▶ **TASK INSTRUCTIONS**: The answer should be a single number, the count of lines in this material that contain "knee".

===

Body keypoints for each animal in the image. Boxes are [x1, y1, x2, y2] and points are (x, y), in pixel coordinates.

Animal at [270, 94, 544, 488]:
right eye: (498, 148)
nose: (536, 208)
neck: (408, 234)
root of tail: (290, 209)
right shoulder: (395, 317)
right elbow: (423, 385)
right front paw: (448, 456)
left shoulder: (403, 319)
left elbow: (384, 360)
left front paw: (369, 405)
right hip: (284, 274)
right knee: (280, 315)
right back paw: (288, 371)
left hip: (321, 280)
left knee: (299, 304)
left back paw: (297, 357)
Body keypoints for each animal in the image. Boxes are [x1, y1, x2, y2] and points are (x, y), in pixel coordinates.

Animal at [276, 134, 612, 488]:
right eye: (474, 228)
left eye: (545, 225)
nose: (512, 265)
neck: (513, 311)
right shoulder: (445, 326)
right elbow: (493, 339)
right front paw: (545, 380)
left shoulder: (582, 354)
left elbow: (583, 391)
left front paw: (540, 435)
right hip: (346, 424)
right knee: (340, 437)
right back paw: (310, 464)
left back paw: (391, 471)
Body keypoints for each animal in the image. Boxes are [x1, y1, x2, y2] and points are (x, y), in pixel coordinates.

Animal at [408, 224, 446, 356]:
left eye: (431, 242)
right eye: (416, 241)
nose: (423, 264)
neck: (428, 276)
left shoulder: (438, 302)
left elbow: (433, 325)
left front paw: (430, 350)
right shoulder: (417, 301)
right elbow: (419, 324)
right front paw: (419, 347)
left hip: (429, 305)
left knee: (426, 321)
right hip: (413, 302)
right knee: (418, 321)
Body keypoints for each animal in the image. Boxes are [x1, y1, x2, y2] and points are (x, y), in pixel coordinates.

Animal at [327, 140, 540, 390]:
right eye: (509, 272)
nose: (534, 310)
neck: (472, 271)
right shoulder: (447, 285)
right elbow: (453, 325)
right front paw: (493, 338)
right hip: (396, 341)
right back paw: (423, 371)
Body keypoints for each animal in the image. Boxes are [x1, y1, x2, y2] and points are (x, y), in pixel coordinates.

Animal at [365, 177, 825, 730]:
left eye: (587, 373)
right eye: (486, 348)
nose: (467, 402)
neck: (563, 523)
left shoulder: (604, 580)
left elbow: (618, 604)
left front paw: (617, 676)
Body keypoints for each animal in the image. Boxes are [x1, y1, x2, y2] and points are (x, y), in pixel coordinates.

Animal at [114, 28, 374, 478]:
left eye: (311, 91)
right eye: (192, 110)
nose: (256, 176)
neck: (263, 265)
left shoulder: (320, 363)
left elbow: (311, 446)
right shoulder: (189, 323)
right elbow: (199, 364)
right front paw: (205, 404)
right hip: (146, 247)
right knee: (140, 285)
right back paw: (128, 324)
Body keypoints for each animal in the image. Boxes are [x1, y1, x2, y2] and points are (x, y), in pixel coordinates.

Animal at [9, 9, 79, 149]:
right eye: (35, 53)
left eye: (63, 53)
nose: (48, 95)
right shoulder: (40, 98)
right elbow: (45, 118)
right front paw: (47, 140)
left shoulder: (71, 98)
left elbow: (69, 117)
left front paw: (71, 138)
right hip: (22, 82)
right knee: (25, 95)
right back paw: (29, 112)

===

▶ **RESULT OF THE TASK**: 7